How Severity Is Measured
The simplest screening tool is the intermalleolar distance: the gap between your inner ankle bones when your knees are touching. A larger gap suggests a greater degree of knock-knee. However, recent international consensus among orthopedic specialists moved away from using this measurement alone to make surgical decisions.
The preferred assessment involves a full-length standing X-ray of both legs. From this image, surgeons measure the mechanical axis, an imaginary line from the center of the hip to the center of the ankle. In a well-aligned leg, this line passes through or near the center of the knee. In genu valgum, it falls to the outer side. Treatment is generally considered when the mechanical axis deviates more than 10 millimeters from center, the angle exceeds 10 degrees, or the intermalleolar distance is greater than 8 centimeters.
Treatment for Children and Adolescents
For children whose knock-knees are pathologic and not resolving, the most common surgical option is guided growth. This minimally invasive procedure involves placing a small plate on one side of the growth plate near the knee, which temporarily slows growth on that side while the other side continues growing. Over months, the leg gradually straightens. It works because children’s bones are still actively growing, and it’s most effective when performed roughly 1 to 2 years before the growth plate is expected to close, typically between ages 14 and 16 depending on the child. The procedure is indicated for deformities under about 11 degrees.
Because it relies on remaining growth, timing matters. If the deformity is identified too late or the growth plates have already fused, guided growth won’t work, and more involved surgical correction becomes necessary.
Treatment for Adults
Adults with symptomatic genu valgum don’t have active growth plates, so correction requires a different approach. Distal femoral osteotomy is a joint-preserving surgery where the surgeon cuts the lower thighbone and realigns it to shift weight-bearing back toward the center of the knee. This unloads the damaged lateral compartment and can delay or prevent the need for a knee replacement.

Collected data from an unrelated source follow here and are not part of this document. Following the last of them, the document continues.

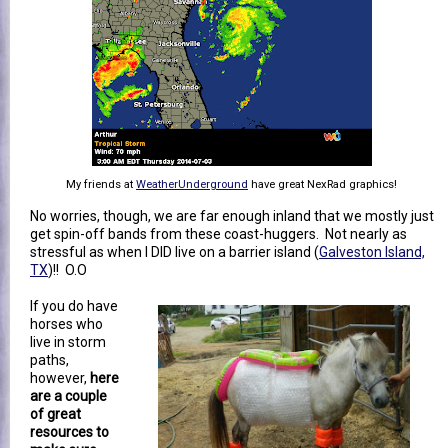
My friends at
WeatherUnderground
have great NexRad graphics!
No worries, though, we are far enough inland that we mostly just
get spin-off bands from these coast-huggers. Not nearly as
stressful as when I DID live on a barrier island (
Galveston Island,
TX
)!! O.O
If you do have
horses who
live in storm
paths,
however,
here
are a couple
of great
resources to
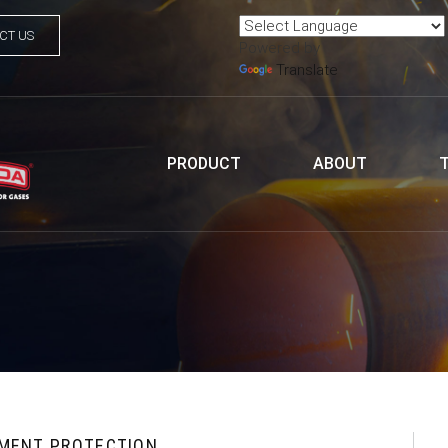
CT US
Powered by
Translate
PRODUCT
ABOUT
PMENT PROTECTION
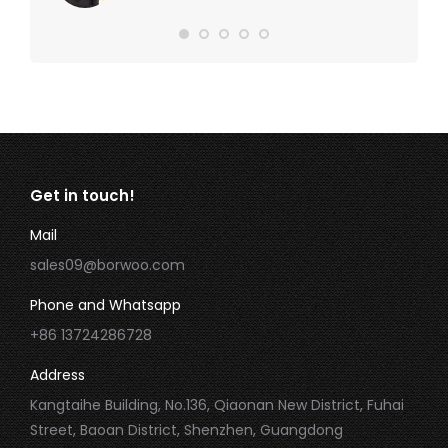
Get in touch!
Mail
sales09@borwoo.com
Phone and Whatsapp
+86 13724286728
Address
Kangtaihe Building, No.136, Qiaonan New District, Fuhai
Street, Baoan District, Shenzhen, Guangdong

Recovery follows a fairly predictable timeline. Patients are typically limited to partial weight-bearing for the first 5 to 6 weeks, then gradually progress to full weight-bearing by 6 to 12 weeks. Returning to sports takes considerably longer, ranging from about 8 to 17 months across published studies.
Can Exercise Correct Knock-Knees?
Strengthening exercises targeting the hip and lower leg muscles are frequently recommended for people with knock-knee alignment, particularly athletes. The logic is that stronger hip stabilizers (especially the gluteus medius) can help control the knee’s inward drift during movement. In practice, the evidence is limited. One randomized controlled trial found that a 6-week program targeting the gluteus medius and lower leg muscles in young football players did not significantly reduce knee valgus angles or improve dynamic balance.

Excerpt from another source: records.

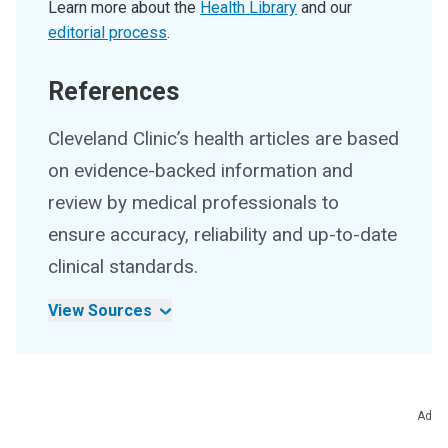
Learn more about the
Health Library
and our
editorial process
.
References
Cleveland Clinic’s health articles are based
on evidence-backed information and
review by medical professionals to
ensure accuracy, reliability and up-to-date
clinical standards.
View Sources
Ad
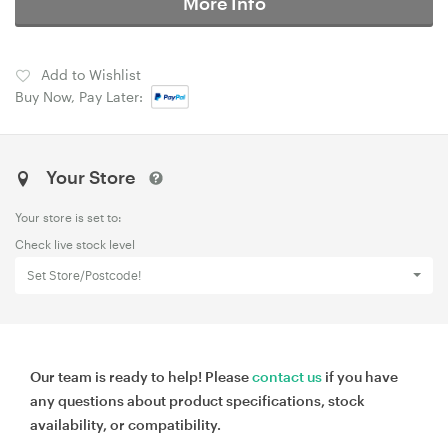
More Info
Add to Wishlist
Buy Now, Pay Later:
Your Store
Your store is set to:
Check live stock level
Set Store/Postcode!
Our team is ready to help! Please
contact us
if you have
any questions about product specifications, stock
availability, or compatibility.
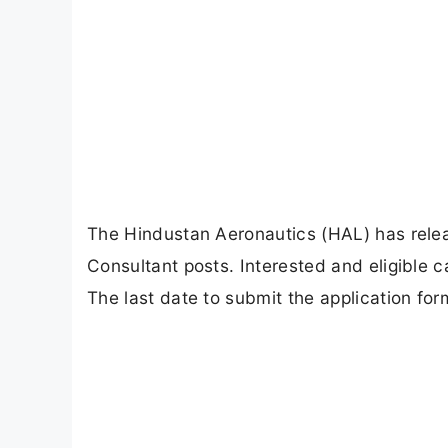
The Hindustan Aeronautics (HAL) has release
Consultant posts. Interested and eligible c
The last date to submit the application for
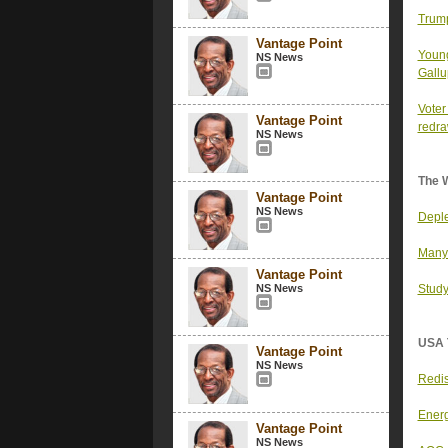
Trump
Vantage Point
Young
NS News
Gallu
Voter
Vantage Point
redr
NS News
The 
Vantage Point
NS News
Deple
Many 
Vantage Point
NS News
Study
USA 
Vantage Point
NS News
Redis
Energ
Vantage Point
NS News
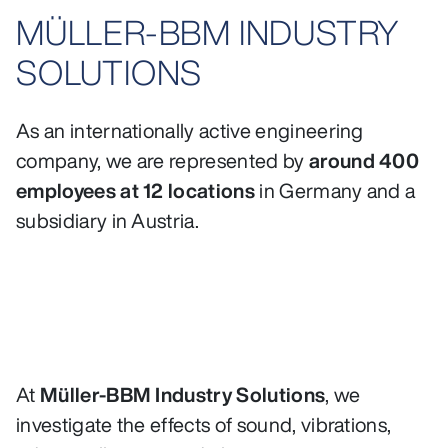
MÜLLER-BBM INDUSTRY
SOLUTIONS
As an internationally active engineering
company, we are represented by
around 400
employees at 12 locations
in Germany and a
subsidiary in Austria.
At
Müller-BBM Industry Solutions
, we
investigate the effects of sound, vibrations,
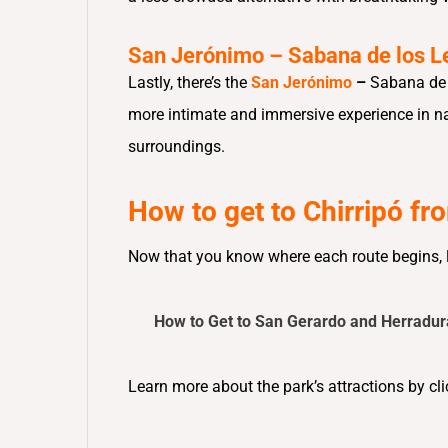
San Jerónimo – Sabana de los L
Lastly, there’s the
San Jerónimo
–
Sabana de 
more intimate and immersive experience in nat
surroundings.
How to get to Chirripó f
Now that you know where each route begins, le
How to Get to San Gerardo and Herradur
Learn more about the park’s attractions by cli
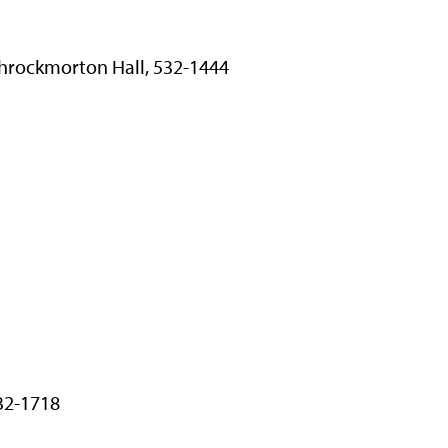
 Throckmorton Hall, 532-1444
532-1718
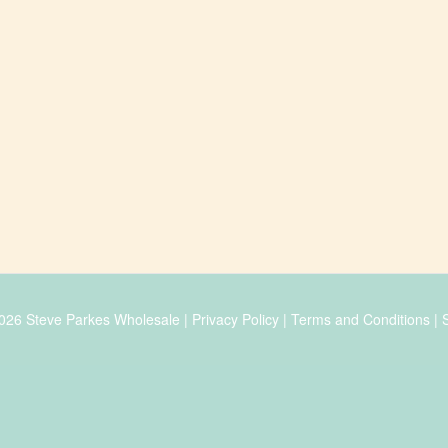
026 Steve Parkes Wholesale |
Privacy Policy
|
Terms and Conditions
|
S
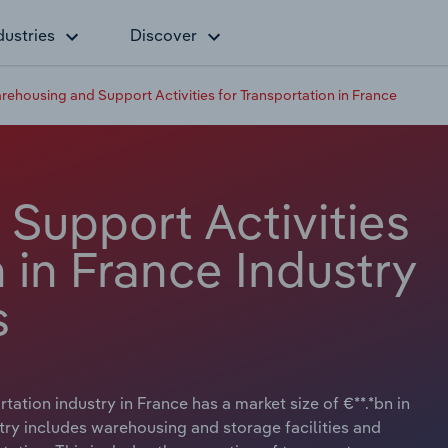
dustries
Discover
rehousing and Support Activities for Transportation in France
Support Activities
n in France Industry
s
ation industry in France has a market size of €**.*bn in
try includes warehousing and storage facilities and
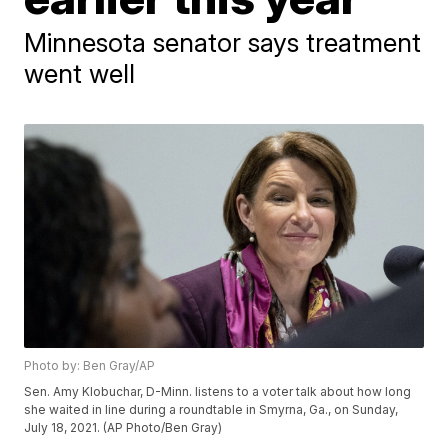
Minnesota senator says treatment
went well
Photo by: Ben Gray/AP
Sen. Amy Klobuchar, D-Minn. listens to a voter talk about how long
she waited in line during a roundtable in Smyrna, Ga., on Sunday,
July 18, 2021. (AP Photo/Ben Gray)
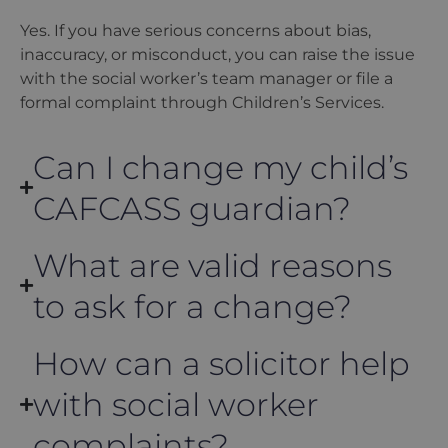
Yes. If you have serious concerns about bias,
inaccuracy, or misconduct, you can raise the issue
with the social worker’s team manager or file a
formal complaint through Children’s Services.
Can I change my child’s
CAFCASS guardian?
What are valid reasons
to ask for a change?
How can a solicitor help
with social worker
complaints?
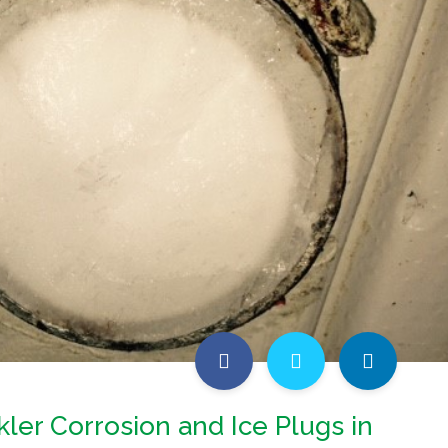
kler Corrosion and Ice Plugs in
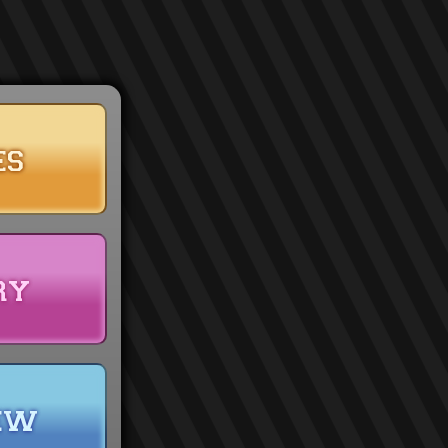
es
ry
ew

This doesn’t mean exercise is useless. Strengthening the muscles around the hip and knee can reduce symptoms, improve functional stability, and protect against injury even if it doesn’t change the underlying bone alignment. For structural genu valgum caused by bone deformity rather than muscle weakness, exercise alone won’t straighten the legs. The distinction matters: dynamic valgus (the knee collapsing inward during movement due to poor muscle control) can improve with training, while structural valgus (the bones themselves are angled) requires surgical correction if it’s causing problems.